IGA covers your supermarket (and alcohol) needs, while the Penshurst Hotel offers a nice spot for a drop of some bistro dining. On the other side of the station, the area around the Strand is smaller but has a couple of other boutique services and eateries as well.

It’s also pleasantly green as a whole. Streets and footpaths are greenery-draped, and there’s several good parks and reserves for exercise and play. Chief among these is Olds Park – a great, wide-open grounds for multiple sports including netball, football and basketball as well as running (although not off-leash dog friendly). Renown Reserve (for cricket) and Gifford Park (playground equipment) help round out these offerings as well. Being a landlocked suburb, Penshurst’s natural scene is lacking in water – there’s no seaside views or significant bodies of water – so if that’s your thing you may be disappointed. It’s not too far from the waterfront suburbs, however, and its southerly position means beachfront at the likes of Sans Souci is only a ~15 minute drive away.

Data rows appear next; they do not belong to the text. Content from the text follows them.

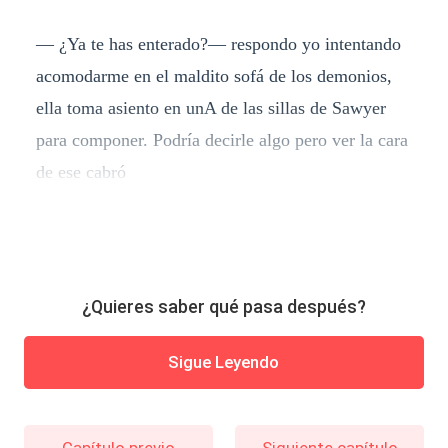
— ¿Ya te has enterado?— respondo yo intentando
acomodarme en el maldito sofá de los demonios,
ella toma asiento en unA de las sillas de Sawyer
para componer. Podría decirle algo pero ver la cara
de ese cabró
¿Quieres saber qué pasa después?
Sigue Leyendo
Capítulo previo
Siguiente capítulo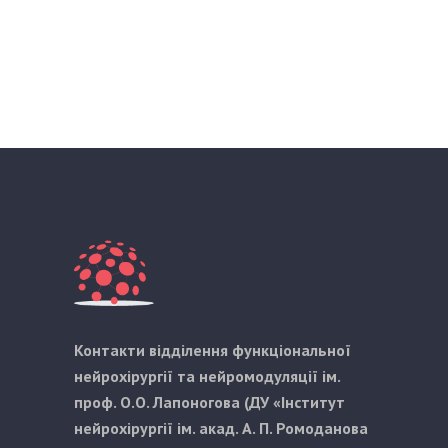
Контакти відділення функціональної
нейрохірургії та нейромодуляції ім.
проф. О.О. Лапоногова (ДУ «Інститут
нейрохірургії ім. акад. А. П. Ромоданова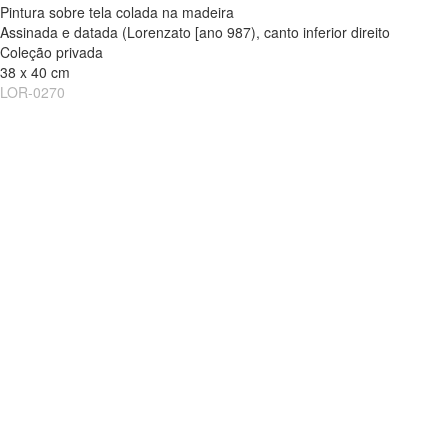
Pintura sobre tela colada na madeira
Assinada e datada (Lorenzato [ano 987), canto inferior direito
Coleção privada
38 x 40 cm
LOR-0270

Families will also find a lot to like here. In addition to the living space on offer, Penshurst is home to multiple public and private schools and is also quite safe. The moderate commute time to the city means more time for parents to spend with the kids of an evening than those suburbs further out, too.

The Verdict

While it’s not going to blow anyone’s socks off and lacks any major attractions or highlights, Penshurst’s just a solid, highly functional Sydney suburb with very few downsides. It’s highs may not be as high as some other suburbs, but its lows are also not as low – in the aggregate, it thus fares very well.

Those looking for a slice of nice suburbia that isn’t ridiculously overpriced and still offers rail connectivity should seriously consider here as a base, as you can visit pretty much everywhere other than the North Shore within a reasonable amount of time.

It’s clean, green, safe and quiet, yet without the snobbery of some of Sydney’s wealthiest alternatives, and there’s enough amenities clustered together in its main strip to still provide a feeling of community. Younger people will likely consider it boring, aircraft noise is a bit of a factor, and while it’s decently priced (for Sydney) it’s still not the cheapest for those looking to buy a freestanding home.

Otherwise Penshurst’s suitable for pretty much any other stage of life – we can definitely see how married couples, retirees, and families of all sizes would choose here as a balanced place to live. You’re also getting easy access to all the benefits of Hurstville without having to actually live IN Hurstville, while the Shire, city, and beaches are all relatively close too.